November 16, 2005

Why we love going to dentist

We camped out at the dentist's office yesterday for nearly three hours so all three kids could have their check-ups (and Laura ended up with sealant on her molars; she was delighted to hear that she, like her beloved horse, has deep grooves). Not as bad as it sounds because

1. thanks to checkups every six months since they were tots (and before that, they'd sit quietly on me or nearby while I had my checkups), they lie there like champs, with their mouths wide open. Even when they don't have to.

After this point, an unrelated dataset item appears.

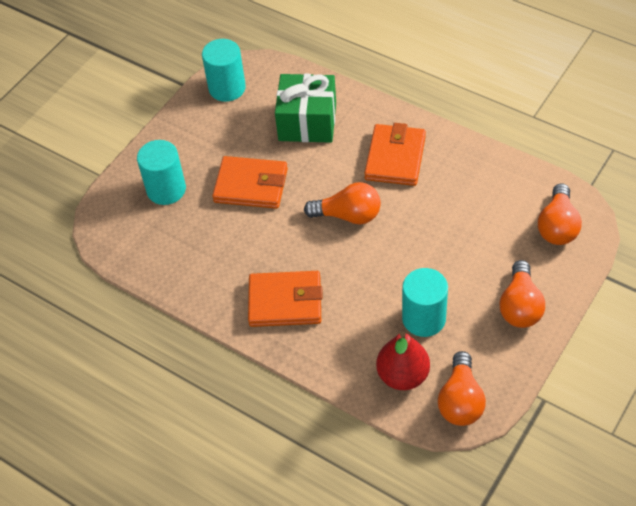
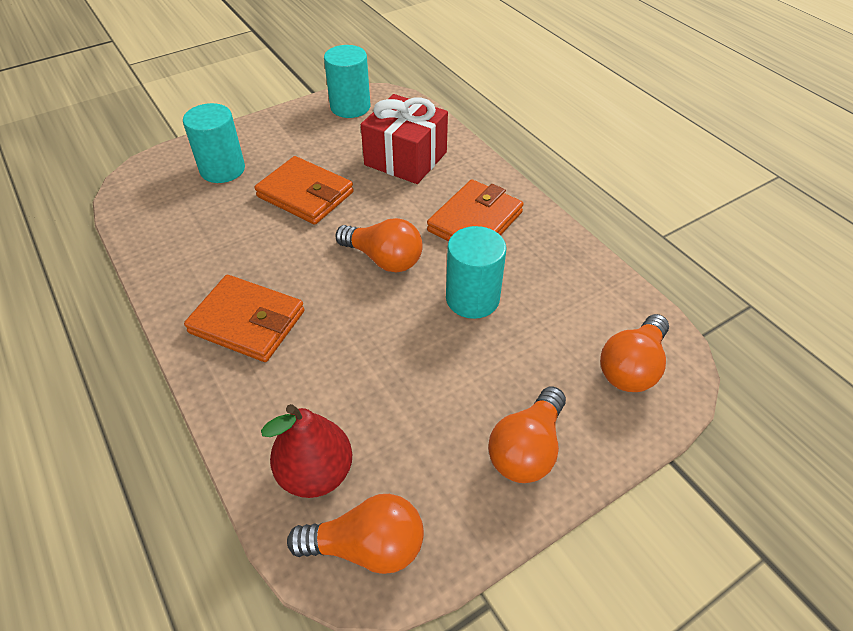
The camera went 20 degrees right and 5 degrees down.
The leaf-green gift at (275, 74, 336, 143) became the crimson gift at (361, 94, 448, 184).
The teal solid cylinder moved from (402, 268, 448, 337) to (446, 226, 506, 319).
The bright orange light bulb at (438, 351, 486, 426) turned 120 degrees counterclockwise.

2. thanks to the check-ups every six months, no cavities again. Well, there was that one horrible time when the youngest was too young for teeth and the eldest was old enough to more or less (apparently more) take care of her own and somehow middle child's mouth got neglected by Mommy -- not a good tendency with his tendency away from vegetables and other healthy snacks and toward anything sweet -- who was just so tired from looking after various children's ends and other odds and ends, and somehow middle child ended up with six, count 'em, six, cavities. All at one time. In that teeny tiny mouth. Oh. my. god. I think it was more traumatic for me than for Daniel. I am able to think about it now but am still secretly waiting and hoping for all those cavitied baby teeth to fall out. Soon, damn it.

3. I didn't have to pay this time. Whoopee! I didn't even mind that I had started writing out the check (which I can use next week when I go for my own check-up). Because this is Canada, land of national health care (see item no. 6), and because we go to the dentist twice a year, one child's visit annually is covered under the provincial health care system. (Of course, we could be like the other people in town and go once a year at most. At twice a year, a schedule started by my mother who grew up in war-torn Yugoslavia and ended up with dentures in her twenties, we are the village oddities.) I couldn't remember that the kids' visits in the spring had been on our dime, so it was a pleasant surprise to have the receptionist tell me no need to pay. Especially because this was a visit with x-rays and sealant. And I'm not going to mention the braces that I can see marching toward at least two of the kids. Did I mention we farm and have no private insurance that covers such niceties?

4. We left with a bagful of loot -- one prize each from the prize room (Laura got a braided, beaded bracelet; the boys, little plastic parachutists who've been making appearances down the stairs and into the basement), new toothbrushes and garishly colored and flavored floss, a pack of gum each (the dentist must be part of some Gum-ola scheme, because besides the gum I got a spiel about how this one brand of gum is actually good for our teeth. Yeah, right, more like good for the dentist's business) which I intend to save for a plane trip after the holidays. And something new for those with no cavities -- three coupons for a free movie rental. Double wowee.

5. Laura, a natural worrier like her mother, had her fears about the various bumps and gaps in her mouth allayed first by the hygienist and then by the dentist. The bumps are the belated arrival of her six-year molars (and yet not-quite-five-year-old Davy's x-rays showed that his six-year molars have just started breaking through the bone now). I tried to explain, but of course a mother isn't nearly as reliable as a trained professional.

6. Best of all and completely non-tooth related, the hygienist assumed that we're the same age. To which I will only say a) Ha! and b) I am delighted that at 41 and after nearly three hours in a dentist's office I can apparently pass for 35. I am so delighted, in fact, that I plan to overlook the fact that the wonderful, younger hygienist from Saskatchewan admitted that she had never heard of famous Saskatchewanian Tommy Douglas (father of national healthcare -- called Medicare, by the way, and not be confused with the other Medicare in the U.S. -- in Canada, not to mention Kiefer Sutherland's grandfather, ex-father-in-law of the newest Mr. Bennet, and winner of CBC's Greatest Canadian contest the other year). "I'm not that into politics," she explained.

Oh.

Well, thanks for everything, and see you in another six months!